# Got'r Done!!!



## WURK2FISH (Jun 9, 2007)

Finally had a chance after 2-1/2 yrs to build my own rack.....120 qt. 6&2 with permanent mount cutting board, bucket holder and twin sand-spike holder.......I'm ready!!! 




























----Sorry bout the blue tint...afternoon shot!

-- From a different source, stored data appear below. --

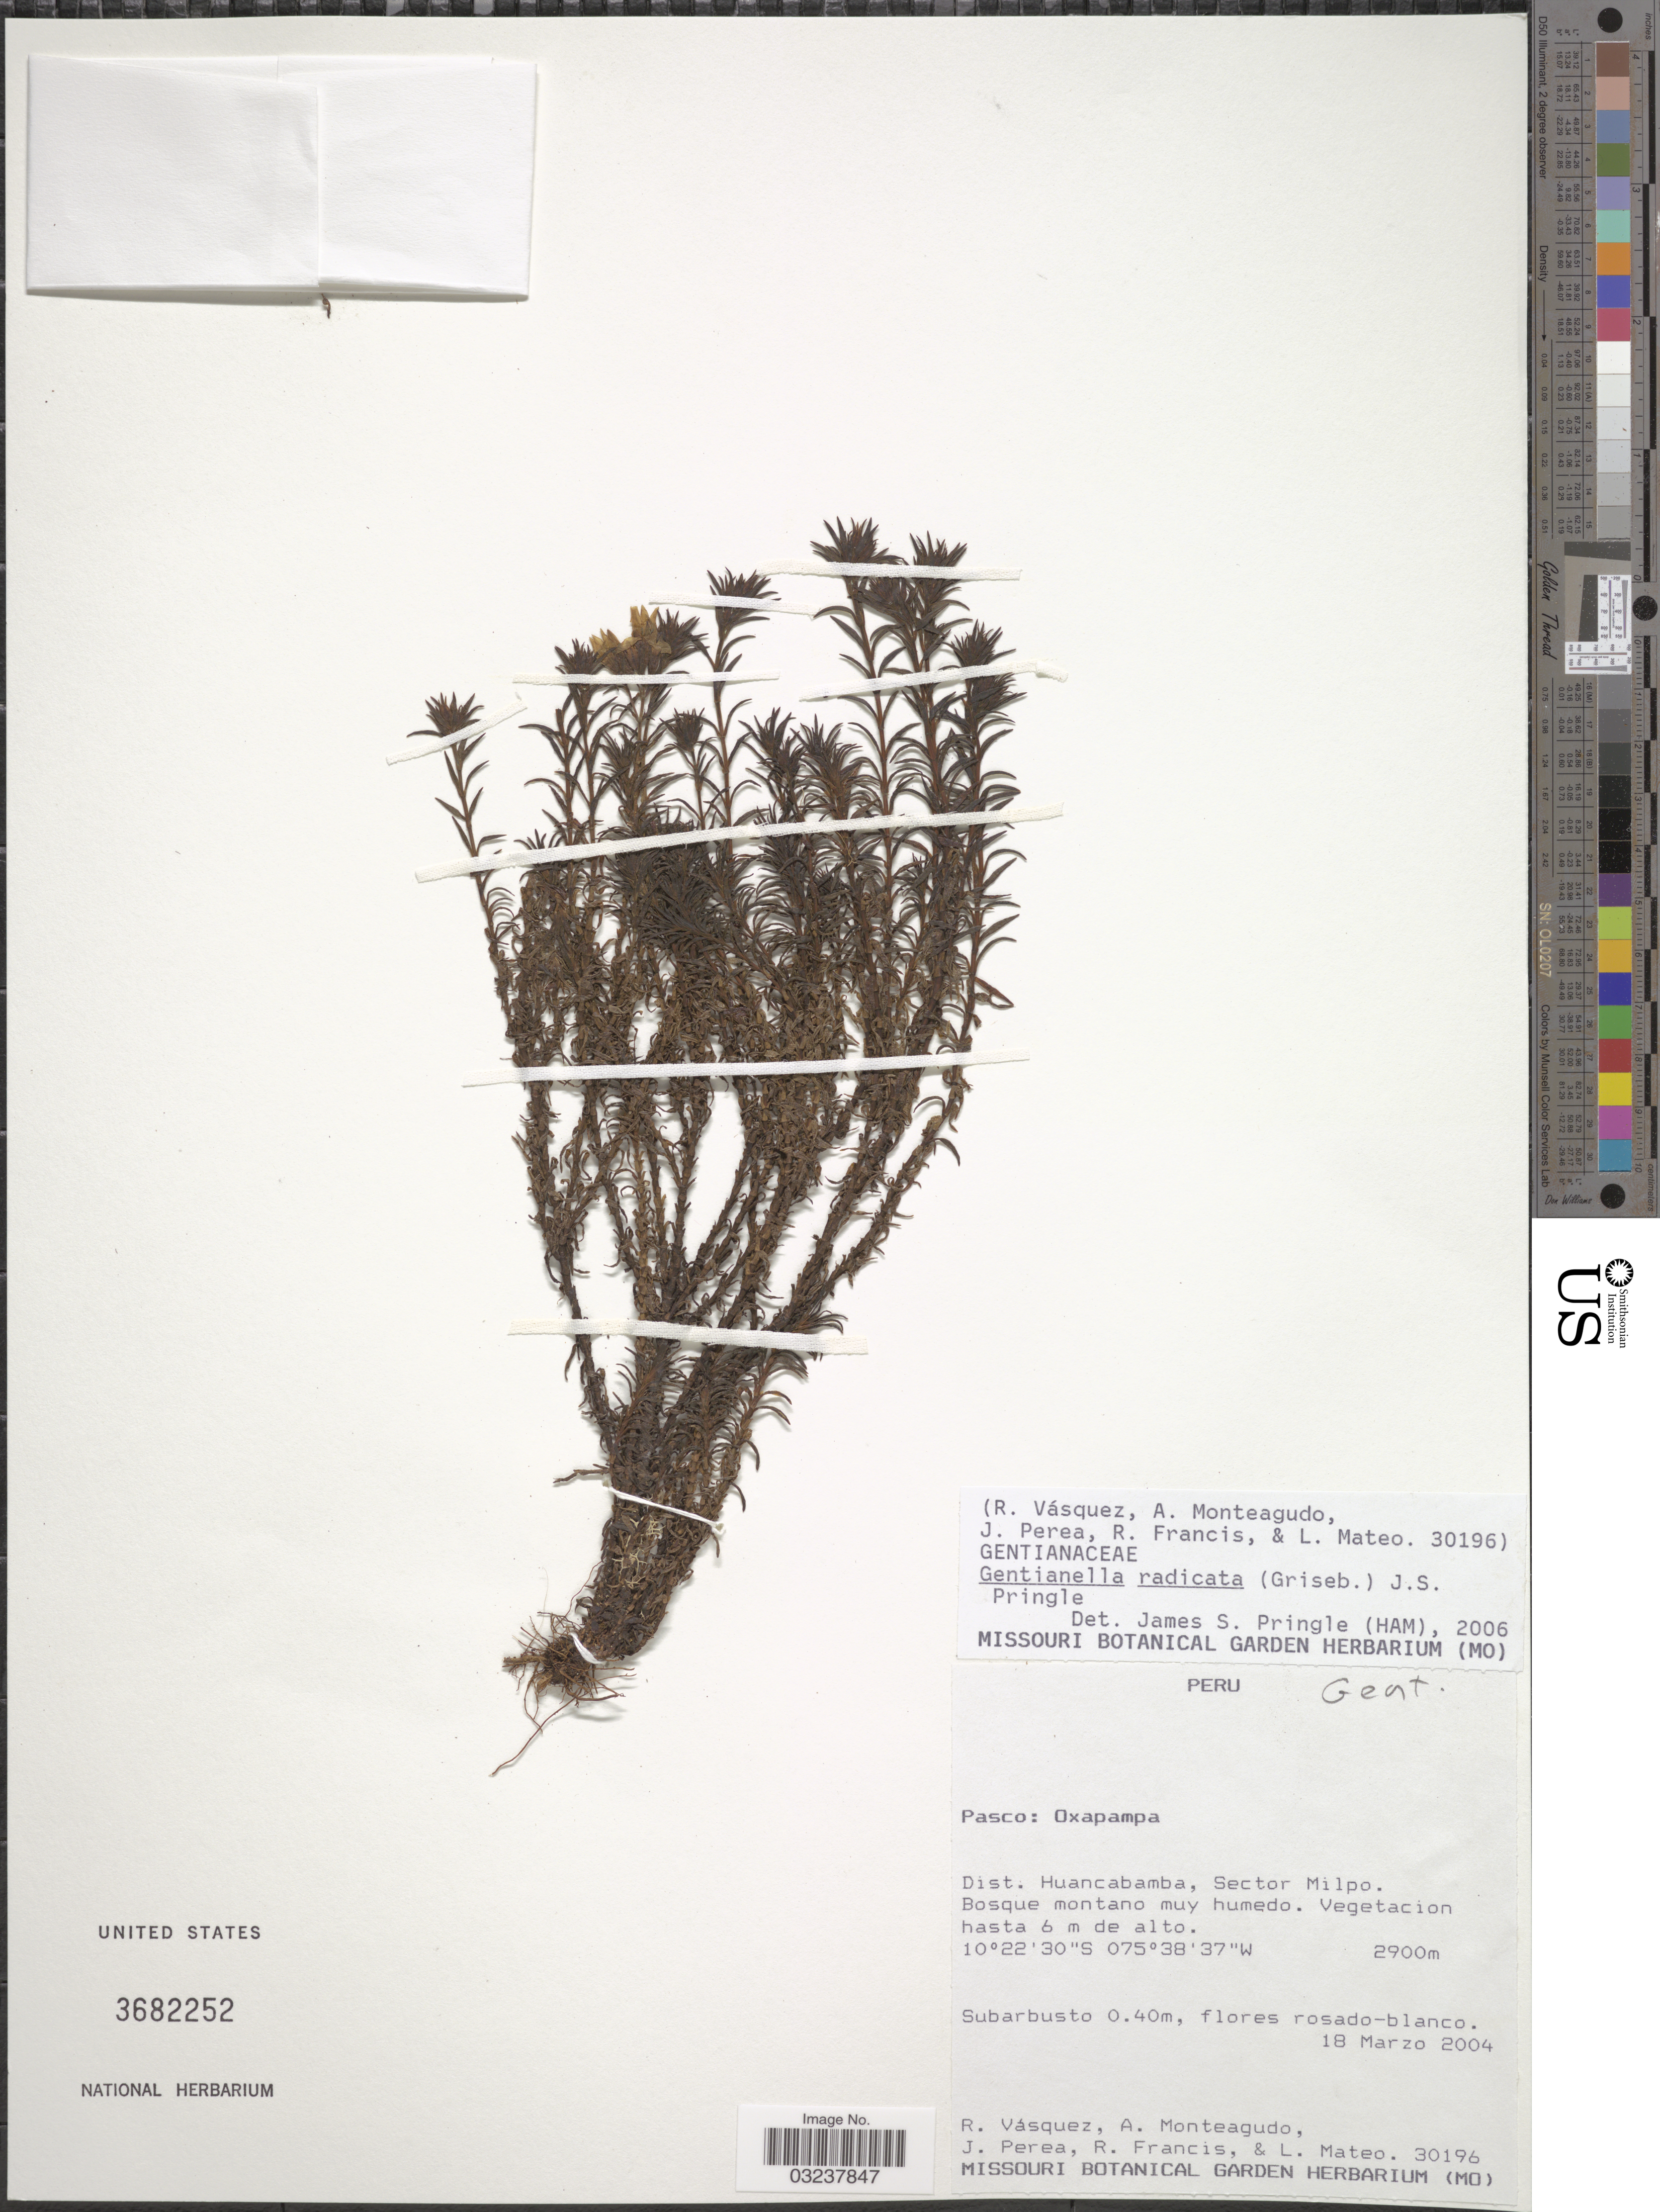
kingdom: Plantae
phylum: Tracheophyta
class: Magnoliopsida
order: Gentianales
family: Gentianaceae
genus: Gentianella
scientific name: Gentianella radicata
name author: (Griseb.) J.S. Pringle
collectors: R. Vásquez, A. Monteagudo, J. Perea, R. Francis & L. Mateo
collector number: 30196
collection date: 2004-03-18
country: Peru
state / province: Pasco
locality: Oxapampa. Dist. Huancabamba, Sector Milpo.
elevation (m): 2900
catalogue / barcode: US 3682252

Nope..headlights not blocked!


----------



## FINNBAR (Jun 15, 2007)

That is one sweet unit!!!


----------



## TreednNC (Jul 1, 2005)

nice!


----------



## Jesse Lockowitz (Feb 13, 2006)

VERY sweet rack. almost makes the damn truck look small lol



Jesse


----------



## cygnus-x1 (Oct 12, 2005)

Real Schweet dude! Nice Job!

Well worth the wait wouldn't ya say?


----------



## GAGE (May 14, 2007)

*Very Nice*

Dude...you got skillz!


----------



## stonemason (Aug 4, 2006)

make me one?


----------



## Cdog (Mar 18, 2002)

Nice, I like the bait board.


----------



## RedskinFan228 (Jun 28, 2004)

I want one too


----------



## jettypark28 (Jun 23, 2006)

*Only one word*

.........Priceless.......damn thats nice:beer: :beer:


----------



## WURK2FISH (Jun 9, 2007)

Thanks guys!!! Building my own rack was long overdue! Too busy till now.....switched from rackbuilding to boat-work.....gave me a much needed break in between!!!

See ya on the beach!!!


----------



## makoman (Jan 1, 2007)

*front rack*

VERY NICE.........:beer:


----------



## WURK2FISH (Jun 9, 2007)

makoman said:


> VERY NICE.........:beer:



Thanks Bro!!!


----------